RIM reported quarterly results that were nothing short of abysmal: profit down 58.7 per cent; revenue down 10 per cent; BlackBerry sales almost 10 per cent short of analyst expectations; PlayBook tablet sales were less than 50 per cent of what analyst had expected.
Of course there are still Blackberry addicts out there, but their ranks are thinning. Here's a reality check: Ten years ago, how many people in your life wanted a Blackberry? Fast forward to today: a fair number might still carry corporate Blackberrys – but how many people you know would spend their own money on a Blackberry? Scratching your head? That makes two of us.
RIM is still the category leader in the corporate market, but even here, the company is in no position to rest on its laurels. How much longer can IT departments shove undesired devices into the hands of employees who would rather use an iPhones or Android?
Another reality check: how many people in your life have both a corporate Blackberry and a personal iPhone or Android? And how many companies you know that are opening the doors to mobile devices not of RIM's making?

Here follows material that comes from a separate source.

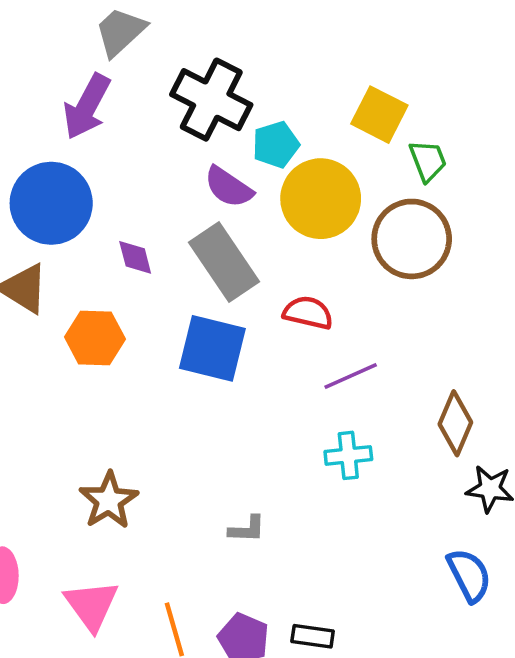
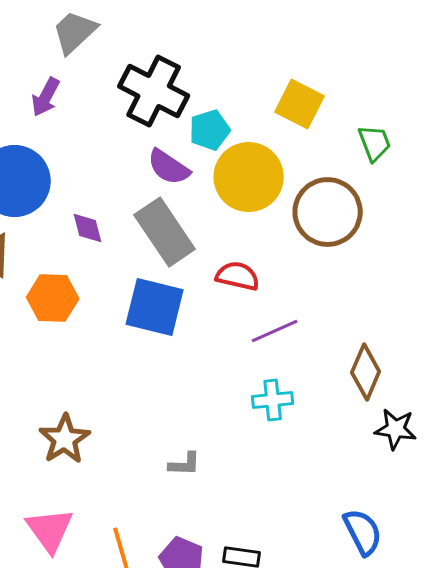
purple arrow: (87, 107) -> (46, 97), size x0.7
green trapezoid: (428, 161) -> (375, 143), moved
blue semicircle: (469, 575) -> (363, 532), moved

RIM is touting its new generation of devices, collectively labeled BlackBerry 7 for their new operating system, as sure to be the next big thing in mobile devices. They better be right – RIM could be one product generation away from going the way of Palm.

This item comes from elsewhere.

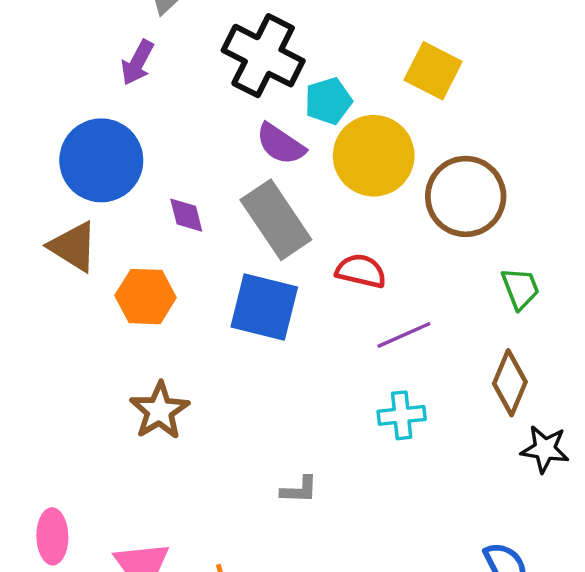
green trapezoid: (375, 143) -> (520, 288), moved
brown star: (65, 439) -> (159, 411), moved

For marketers, RIM is a textbook case of a company that rose thanks to great product, and is now imploding thanks to the absence thereof. RIM's problem is not one of bad ads, or a weak brand. It's the product, stupid. RIM has failed to deliver devices that people would choose over the competition.
And since marketing, to succeed, must extend into all aspects of the relationship between audience and product – then marketing deserves its share of the blame for the sorry state of RIM.